::: Data listing

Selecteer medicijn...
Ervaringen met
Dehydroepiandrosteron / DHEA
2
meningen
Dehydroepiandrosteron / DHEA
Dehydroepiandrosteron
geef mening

::::::

§ Work instruction
Would you please transcribe the records above in full and exactly?

§ Completed exercise
Selecteer medicijn...
Ervaringen met
Dehydroepiandrosteron / DHEA
2
meningen
Dehydroepiandrosteron / DHEA
Dehydroepiandrosteron
geef mening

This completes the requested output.